Petticoats und Miniröcke, Glitzersakkos und Schlaghosen - die antiautoritären Sechziger und die wilden Siebziger fanden an diesem Nachmittag besonderen Anklang. Was Mama und Papa einst selbst trugen, stand dem Nachwuchs, der sich auf den improvisierten Laufsteg traute, auch sehr gut. Mit dem passenden Soundtrack von Abba, Paul Anka und anderen Größen ihrer Zeit zeigten die 19 Schüler, was das stimmige Disco-Outfit ausmachte, aber auch "Flower Power" sowie wie die einerseits zugeknöpften, andererseits erstmals polarisierenden Modeerscheinungen der 1950er-Jahre wurden nicht ausgelassen.

In Kurzreferaten wurde zum Beispiel Modeschöpfer Christian Dior (1905 - 1957) vorgestellt. Als "fraulich, romantisch" wurden seine Kleider Ende der 40er-Jahre von der Damenwelt vergöttert und trotz aller Biederkeit in Zeiten der aufkommenden Emanzipation gern zur Schau getragen.

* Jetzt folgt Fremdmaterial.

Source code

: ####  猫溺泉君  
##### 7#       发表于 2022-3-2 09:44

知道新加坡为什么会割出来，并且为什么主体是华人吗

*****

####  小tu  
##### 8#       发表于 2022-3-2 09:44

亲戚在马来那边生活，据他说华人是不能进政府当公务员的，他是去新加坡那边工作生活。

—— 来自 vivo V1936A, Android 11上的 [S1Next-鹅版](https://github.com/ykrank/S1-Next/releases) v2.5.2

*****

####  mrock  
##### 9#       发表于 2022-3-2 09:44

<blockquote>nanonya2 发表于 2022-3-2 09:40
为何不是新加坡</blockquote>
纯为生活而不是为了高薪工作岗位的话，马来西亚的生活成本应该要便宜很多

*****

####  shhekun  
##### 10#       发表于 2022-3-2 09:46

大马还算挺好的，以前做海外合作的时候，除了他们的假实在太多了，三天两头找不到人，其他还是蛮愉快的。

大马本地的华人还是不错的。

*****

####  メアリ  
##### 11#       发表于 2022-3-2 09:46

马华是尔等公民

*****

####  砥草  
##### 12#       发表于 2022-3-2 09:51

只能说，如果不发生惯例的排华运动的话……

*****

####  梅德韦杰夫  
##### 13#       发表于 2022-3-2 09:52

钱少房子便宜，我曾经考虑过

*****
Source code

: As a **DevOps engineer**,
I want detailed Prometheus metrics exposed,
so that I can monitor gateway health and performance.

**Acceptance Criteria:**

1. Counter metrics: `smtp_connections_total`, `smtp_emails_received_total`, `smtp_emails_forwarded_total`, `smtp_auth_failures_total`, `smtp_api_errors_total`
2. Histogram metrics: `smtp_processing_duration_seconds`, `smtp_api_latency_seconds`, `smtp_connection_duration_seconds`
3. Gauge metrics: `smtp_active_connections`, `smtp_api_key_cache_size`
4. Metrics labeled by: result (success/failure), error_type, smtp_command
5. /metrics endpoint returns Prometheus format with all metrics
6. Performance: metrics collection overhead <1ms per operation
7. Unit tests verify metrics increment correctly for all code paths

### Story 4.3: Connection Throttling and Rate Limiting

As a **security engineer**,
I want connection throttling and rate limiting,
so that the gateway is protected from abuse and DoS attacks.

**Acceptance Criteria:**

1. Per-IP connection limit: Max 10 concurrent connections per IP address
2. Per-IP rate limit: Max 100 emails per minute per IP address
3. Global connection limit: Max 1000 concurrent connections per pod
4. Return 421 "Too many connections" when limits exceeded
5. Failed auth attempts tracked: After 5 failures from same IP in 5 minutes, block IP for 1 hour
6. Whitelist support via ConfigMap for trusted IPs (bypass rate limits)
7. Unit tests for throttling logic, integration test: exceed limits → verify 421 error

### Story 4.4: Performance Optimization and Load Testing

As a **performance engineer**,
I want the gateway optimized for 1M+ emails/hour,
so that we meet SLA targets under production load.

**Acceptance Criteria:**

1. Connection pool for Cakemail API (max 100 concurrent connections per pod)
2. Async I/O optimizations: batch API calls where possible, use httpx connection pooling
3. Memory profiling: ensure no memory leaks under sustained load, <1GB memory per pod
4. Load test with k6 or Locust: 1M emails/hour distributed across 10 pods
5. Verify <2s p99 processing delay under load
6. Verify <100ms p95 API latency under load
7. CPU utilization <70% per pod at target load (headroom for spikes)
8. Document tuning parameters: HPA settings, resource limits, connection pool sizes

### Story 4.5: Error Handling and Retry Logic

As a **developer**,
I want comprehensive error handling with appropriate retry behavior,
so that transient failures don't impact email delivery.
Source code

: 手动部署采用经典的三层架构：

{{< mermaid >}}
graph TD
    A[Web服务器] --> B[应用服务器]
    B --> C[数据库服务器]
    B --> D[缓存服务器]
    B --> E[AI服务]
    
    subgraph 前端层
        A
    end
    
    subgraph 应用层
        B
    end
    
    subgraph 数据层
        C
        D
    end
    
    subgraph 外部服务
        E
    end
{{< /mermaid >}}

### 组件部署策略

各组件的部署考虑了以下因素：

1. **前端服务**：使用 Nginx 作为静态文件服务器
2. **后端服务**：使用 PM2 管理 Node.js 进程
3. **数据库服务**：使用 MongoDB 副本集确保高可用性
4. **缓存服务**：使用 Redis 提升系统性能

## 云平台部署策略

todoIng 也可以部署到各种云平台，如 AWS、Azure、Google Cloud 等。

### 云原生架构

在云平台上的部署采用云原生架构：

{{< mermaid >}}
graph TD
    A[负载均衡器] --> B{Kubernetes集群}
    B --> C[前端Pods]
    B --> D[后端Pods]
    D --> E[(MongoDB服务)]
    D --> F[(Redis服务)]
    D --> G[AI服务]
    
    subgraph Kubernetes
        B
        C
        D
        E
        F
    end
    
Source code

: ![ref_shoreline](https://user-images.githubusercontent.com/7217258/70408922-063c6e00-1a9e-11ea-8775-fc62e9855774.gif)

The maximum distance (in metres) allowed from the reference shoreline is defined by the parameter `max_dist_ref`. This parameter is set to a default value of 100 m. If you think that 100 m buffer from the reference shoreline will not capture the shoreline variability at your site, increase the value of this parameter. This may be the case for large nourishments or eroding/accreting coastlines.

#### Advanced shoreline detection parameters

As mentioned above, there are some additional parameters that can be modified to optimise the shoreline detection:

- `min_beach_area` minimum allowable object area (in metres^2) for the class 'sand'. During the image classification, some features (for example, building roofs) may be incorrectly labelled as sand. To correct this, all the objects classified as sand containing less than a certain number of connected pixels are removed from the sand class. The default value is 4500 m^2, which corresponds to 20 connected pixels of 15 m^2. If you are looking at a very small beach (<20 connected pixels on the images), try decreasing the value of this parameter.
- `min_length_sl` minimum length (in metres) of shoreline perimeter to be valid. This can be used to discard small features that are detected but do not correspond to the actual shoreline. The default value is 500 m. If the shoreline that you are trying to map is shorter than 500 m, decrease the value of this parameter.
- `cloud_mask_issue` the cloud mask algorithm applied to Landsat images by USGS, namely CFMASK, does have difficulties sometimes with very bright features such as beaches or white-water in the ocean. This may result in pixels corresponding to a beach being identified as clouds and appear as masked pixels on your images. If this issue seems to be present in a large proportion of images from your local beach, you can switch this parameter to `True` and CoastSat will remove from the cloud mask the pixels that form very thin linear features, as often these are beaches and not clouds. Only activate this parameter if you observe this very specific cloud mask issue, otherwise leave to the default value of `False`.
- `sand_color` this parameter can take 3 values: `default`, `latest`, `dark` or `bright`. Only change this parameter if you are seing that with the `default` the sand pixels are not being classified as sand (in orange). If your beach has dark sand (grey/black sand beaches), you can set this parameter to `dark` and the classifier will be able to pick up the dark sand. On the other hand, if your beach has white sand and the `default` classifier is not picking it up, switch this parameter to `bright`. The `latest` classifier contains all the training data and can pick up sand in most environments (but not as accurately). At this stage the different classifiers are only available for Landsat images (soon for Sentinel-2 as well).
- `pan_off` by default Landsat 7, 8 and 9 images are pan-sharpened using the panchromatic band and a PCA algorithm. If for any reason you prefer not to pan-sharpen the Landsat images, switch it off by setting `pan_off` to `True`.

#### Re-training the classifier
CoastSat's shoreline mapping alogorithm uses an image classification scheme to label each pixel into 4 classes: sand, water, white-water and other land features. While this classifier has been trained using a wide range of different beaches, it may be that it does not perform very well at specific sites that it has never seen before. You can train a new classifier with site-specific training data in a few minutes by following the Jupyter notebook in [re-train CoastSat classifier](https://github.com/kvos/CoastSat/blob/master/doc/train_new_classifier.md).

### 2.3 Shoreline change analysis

Auch der Vietnamkrieg wurde in der Modewelt reflektiert. Man begegnete ihm auf der einen Seite mit selbstgemachten Batik-T-Shirts und -hosen sowie durchsichtigen Bikinis in der "Flower Power"-Bewegung, auf der anderen Seite mit unbedingtem Patriotismus beim Tragen des Military-Looks, der sich an der Armee-Bekleidung orientiert. Kunterbunt und ausgesprochen ausgefallen zeigten sich die Achtklässler bei ihren Schuhkreationen. "Wenn mein Schuh Flügel hätte…", so der Titel des Projektes, der umgestaltete alte Treter in abstrakte Kleinkunstwerke verwandelte - mit Flügeln oder Wölkchen, in jedem Fall bereit, abzuheben. Auch selbstgestaltete Handtaschen aus Recyclingmaterial wie Plastikgras oder Blumen durften auf dem Catwalk nicht fehlen.

"Wie weit geht gestalten?", fragte Deutsch- und Kunstlehrerin Julia Stamer-Neumann zu Beginn des neu eingeführten Kurses. Mit dem Resultat ist sie zufrieden: "Die Schüler hatten gute Einfälle, haben ein bisschen experimentiert und sich toll eingebracht."